Nat Biomed Eng. 2025 Jan 9. doi: 10.1038/s41551-024-01312-5. Online ahead of print.

Abstract

Graph representation learning has been leveraged to identify cancer genes from biological networks. However, its applicability is limited by insufficient interpretability and generalizability under integrative network analysis. Here we report the development of an interpretable and generalizable transformer-based model that accurately predicts cancer genes by leveraging graph representation learning and the integration of multi-omics data with the topologies of homogeneous and heterogeneous networks of biological interactions.

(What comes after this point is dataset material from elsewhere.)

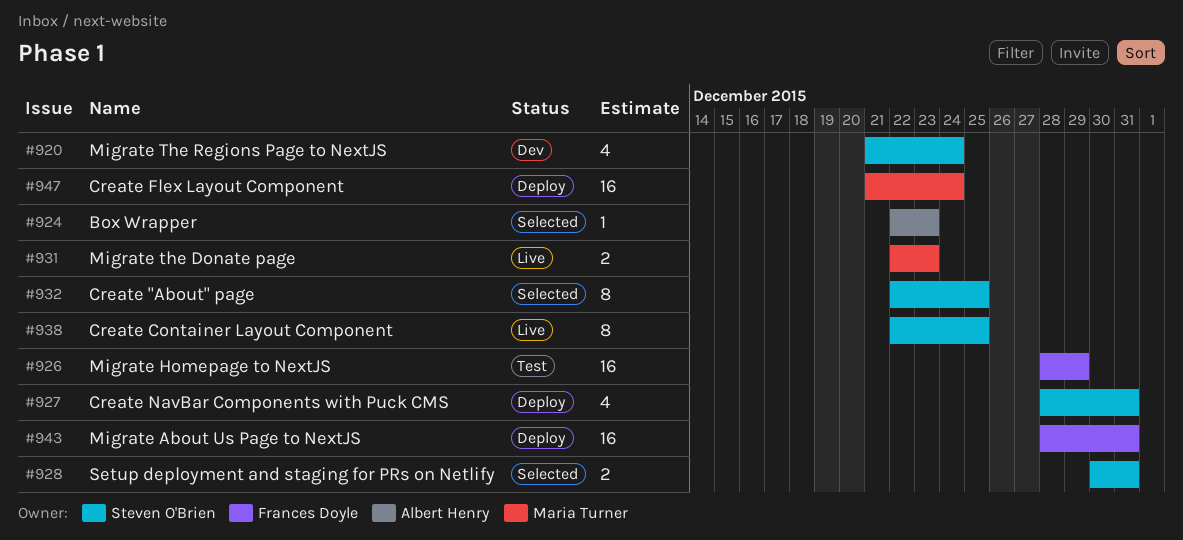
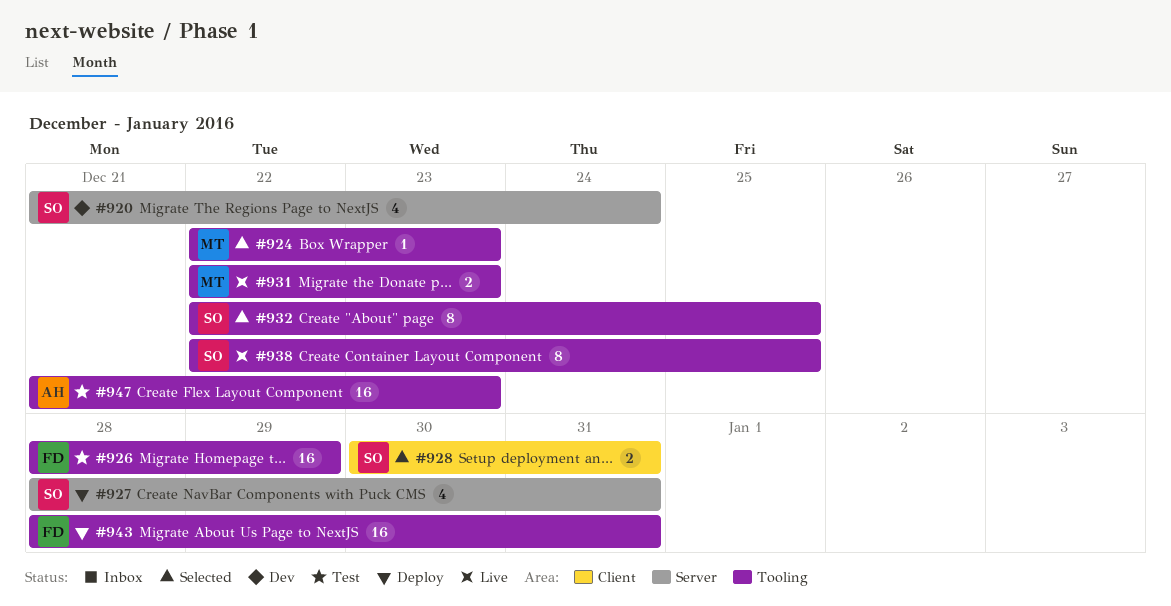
#924, owner: Albert Henry -> Maria Turner
#947, status: Deploy -> Test
#947, owner: Maria Turner -> Albert Henry
#947, due: Dec 24 -> Dec 23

The model allows for the interpretation of the respective importance of multi-omic and higher-order structural features, achieved state-of-the-art performance in the prediction of cancer genes across biological networks (including networks of interactions between miRNA and proteins, transcription factors and proteins, and transcription factors and miRNA) in pan-cancer and cancer-specific scenarios, and predicted 57 cancer-gene candidates (including three genes that had not been identified by other models) among 4,729 unlabelled genes across 8 pan-cancer datasets. The model's interpretability and generalization may facilitate the understanding of gene-related regulatory mechanisms and the discovery of new cancer genes.